Dopo qualche tempo ogni pezzettino del mosaico trovò il suo posto.
Soddisfatto, l’incappucciato rivolse un cenno d’intesa ai colleghi che attendevano la fine del suo compito. E subito entrarono in azione.
Portarono con molta cautela i pezzettini nell’altro tavolo, dove era appoggiata una stampante 3D di ultima generazione. Al silenzioso clic di un pulsante digitale seguì un lampo.
E la foto color seppia della sfoglina, ormai persa nei buchi neri dello spazio, si trasformò, come per magia, in un oggetto tridimensionale.
Una coccinella blu. Con strani puntini a forma di mattarello.
Capitolo II
Il Consiglio Regionale dell’Emilia Romagna, chiuso nella sua torre a Bologna, stava celebrando gli scampoli di una liturgia ben nota, ma sempre meno appassionante. Stancamente i consiglieri continuavano a schiacciare tasti colorati con sì, no e non so che sembravano vuoti a perdere come quelli lasciati sul campo dalle feste di piazza. All’improvviso tutte le luci si spensero e il governo della regione restò al buio.
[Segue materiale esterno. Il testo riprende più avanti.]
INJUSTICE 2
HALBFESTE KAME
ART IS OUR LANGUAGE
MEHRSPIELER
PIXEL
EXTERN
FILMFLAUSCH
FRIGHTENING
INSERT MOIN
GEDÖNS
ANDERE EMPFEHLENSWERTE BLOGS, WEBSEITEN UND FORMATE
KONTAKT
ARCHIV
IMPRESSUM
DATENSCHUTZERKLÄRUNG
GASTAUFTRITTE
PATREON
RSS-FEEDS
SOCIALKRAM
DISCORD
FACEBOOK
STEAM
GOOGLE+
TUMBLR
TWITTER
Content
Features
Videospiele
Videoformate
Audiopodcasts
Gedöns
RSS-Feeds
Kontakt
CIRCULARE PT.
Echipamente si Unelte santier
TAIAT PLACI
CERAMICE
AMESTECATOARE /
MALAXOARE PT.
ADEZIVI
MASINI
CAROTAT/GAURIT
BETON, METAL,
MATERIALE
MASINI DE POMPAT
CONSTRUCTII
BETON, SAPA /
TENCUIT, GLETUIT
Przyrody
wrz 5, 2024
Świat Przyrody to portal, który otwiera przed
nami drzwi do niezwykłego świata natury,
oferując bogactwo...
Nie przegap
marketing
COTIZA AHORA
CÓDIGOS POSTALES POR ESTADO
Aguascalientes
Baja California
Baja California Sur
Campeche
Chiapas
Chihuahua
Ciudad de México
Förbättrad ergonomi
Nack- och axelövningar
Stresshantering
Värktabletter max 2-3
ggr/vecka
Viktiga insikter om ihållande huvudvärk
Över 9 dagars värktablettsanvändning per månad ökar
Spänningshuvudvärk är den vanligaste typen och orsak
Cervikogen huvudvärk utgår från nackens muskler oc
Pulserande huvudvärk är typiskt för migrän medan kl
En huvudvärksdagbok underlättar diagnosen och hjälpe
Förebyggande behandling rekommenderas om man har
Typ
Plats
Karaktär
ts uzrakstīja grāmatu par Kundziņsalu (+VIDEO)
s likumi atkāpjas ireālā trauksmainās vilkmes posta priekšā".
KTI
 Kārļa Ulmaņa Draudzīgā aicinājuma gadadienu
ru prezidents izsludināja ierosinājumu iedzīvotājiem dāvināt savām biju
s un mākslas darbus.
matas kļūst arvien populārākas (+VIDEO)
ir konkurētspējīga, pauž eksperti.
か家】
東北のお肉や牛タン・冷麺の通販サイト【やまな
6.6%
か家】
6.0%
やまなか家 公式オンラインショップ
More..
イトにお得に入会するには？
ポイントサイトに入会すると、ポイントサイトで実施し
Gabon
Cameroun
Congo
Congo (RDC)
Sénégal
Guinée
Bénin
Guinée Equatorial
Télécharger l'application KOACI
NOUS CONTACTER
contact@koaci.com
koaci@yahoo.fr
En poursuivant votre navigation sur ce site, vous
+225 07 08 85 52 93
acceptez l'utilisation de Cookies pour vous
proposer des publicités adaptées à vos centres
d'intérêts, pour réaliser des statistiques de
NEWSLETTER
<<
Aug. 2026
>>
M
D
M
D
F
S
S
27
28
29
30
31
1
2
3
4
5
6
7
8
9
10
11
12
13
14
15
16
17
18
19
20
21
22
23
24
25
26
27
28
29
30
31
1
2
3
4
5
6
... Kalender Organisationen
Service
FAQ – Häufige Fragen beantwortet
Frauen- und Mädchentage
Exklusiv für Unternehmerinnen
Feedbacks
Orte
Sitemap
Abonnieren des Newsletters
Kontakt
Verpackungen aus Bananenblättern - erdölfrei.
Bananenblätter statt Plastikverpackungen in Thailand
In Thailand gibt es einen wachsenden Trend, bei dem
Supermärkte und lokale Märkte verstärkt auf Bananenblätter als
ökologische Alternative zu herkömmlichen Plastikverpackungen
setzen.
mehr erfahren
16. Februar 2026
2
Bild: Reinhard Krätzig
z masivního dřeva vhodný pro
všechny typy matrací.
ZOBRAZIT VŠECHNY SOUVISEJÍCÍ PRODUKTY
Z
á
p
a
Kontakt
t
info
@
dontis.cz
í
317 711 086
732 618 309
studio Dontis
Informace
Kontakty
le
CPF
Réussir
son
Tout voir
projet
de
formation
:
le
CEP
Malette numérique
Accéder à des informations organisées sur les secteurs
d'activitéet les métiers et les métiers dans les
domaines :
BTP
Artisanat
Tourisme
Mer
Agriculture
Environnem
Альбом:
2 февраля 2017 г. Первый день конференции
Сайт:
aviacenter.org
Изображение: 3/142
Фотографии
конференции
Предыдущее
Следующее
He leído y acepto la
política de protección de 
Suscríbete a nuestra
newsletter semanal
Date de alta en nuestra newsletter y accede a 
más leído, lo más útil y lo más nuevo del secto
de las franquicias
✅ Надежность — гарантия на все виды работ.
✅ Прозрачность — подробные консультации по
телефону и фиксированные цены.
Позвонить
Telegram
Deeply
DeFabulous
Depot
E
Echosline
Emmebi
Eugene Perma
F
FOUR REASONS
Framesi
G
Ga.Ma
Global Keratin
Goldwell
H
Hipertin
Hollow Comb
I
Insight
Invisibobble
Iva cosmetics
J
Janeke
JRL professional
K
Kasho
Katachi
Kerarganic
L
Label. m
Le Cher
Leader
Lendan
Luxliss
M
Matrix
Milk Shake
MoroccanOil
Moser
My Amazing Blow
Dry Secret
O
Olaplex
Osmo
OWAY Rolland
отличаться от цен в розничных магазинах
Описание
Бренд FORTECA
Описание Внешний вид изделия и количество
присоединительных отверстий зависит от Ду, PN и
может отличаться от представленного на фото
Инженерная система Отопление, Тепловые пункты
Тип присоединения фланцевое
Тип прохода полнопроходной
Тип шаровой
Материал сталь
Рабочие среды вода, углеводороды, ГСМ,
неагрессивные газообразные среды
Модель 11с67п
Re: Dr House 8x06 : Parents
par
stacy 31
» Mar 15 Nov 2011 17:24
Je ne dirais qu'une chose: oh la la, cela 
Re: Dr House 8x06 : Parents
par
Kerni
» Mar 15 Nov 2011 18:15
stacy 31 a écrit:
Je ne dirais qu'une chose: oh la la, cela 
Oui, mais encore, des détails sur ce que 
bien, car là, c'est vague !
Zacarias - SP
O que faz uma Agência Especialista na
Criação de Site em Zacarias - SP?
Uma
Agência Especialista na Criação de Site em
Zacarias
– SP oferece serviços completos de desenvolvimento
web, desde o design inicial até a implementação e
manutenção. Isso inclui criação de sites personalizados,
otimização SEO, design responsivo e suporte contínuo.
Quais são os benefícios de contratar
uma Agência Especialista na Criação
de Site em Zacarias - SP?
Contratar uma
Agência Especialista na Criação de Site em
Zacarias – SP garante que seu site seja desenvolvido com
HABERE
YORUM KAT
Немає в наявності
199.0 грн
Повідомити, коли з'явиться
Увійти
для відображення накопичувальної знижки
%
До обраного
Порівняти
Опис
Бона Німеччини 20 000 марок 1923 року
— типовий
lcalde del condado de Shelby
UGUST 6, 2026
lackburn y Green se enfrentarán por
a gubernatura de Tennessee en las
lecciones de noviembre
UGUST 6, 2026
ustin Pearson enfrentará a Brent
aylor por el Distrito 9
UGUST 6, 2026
Il presidente, prima con voce seccata poi sempre più spaventata, sollecitò a gran voce l’intervento dei commessi. Nessuno rispose. Andando a tentoni, come un cieco nel cuore della notte, inciampò in un corpo. Impossibile riconoscerlo, anche perché, per qualche misterioso accidente, anche i cellulari sembravano morti. Il presidente si frugò nelle tasche e trovò un scatola di cerini. Ne accese uno e lo spettacolo che gli si presentò davanti agli occhi fu terrificante. Il corpo che gli sbarrava la strada aveva al posto della faccia una specie di disgustosa crosta, simile a quella della crema catalana.
Il fiammifero si spense e l’oscurità tornò a essere la padrona di casa. Il governatore provò a farsi largo tra i gradini dell’anfiteatro della sala. Ma a ogni passo continuava a sbattere contro masse di carni inerti. Ansimante si sedette su una poltroncina in finta pelle. E un pensiero terrificante gli balenò all’improvviso. Come il lampo che di solito preannuncia la tempesta. -Maledetti, hanno usato i lanciafiamme.- E, prima di accasciarsi, ebbe la netta percezione di essere l’unico sopravvissuto.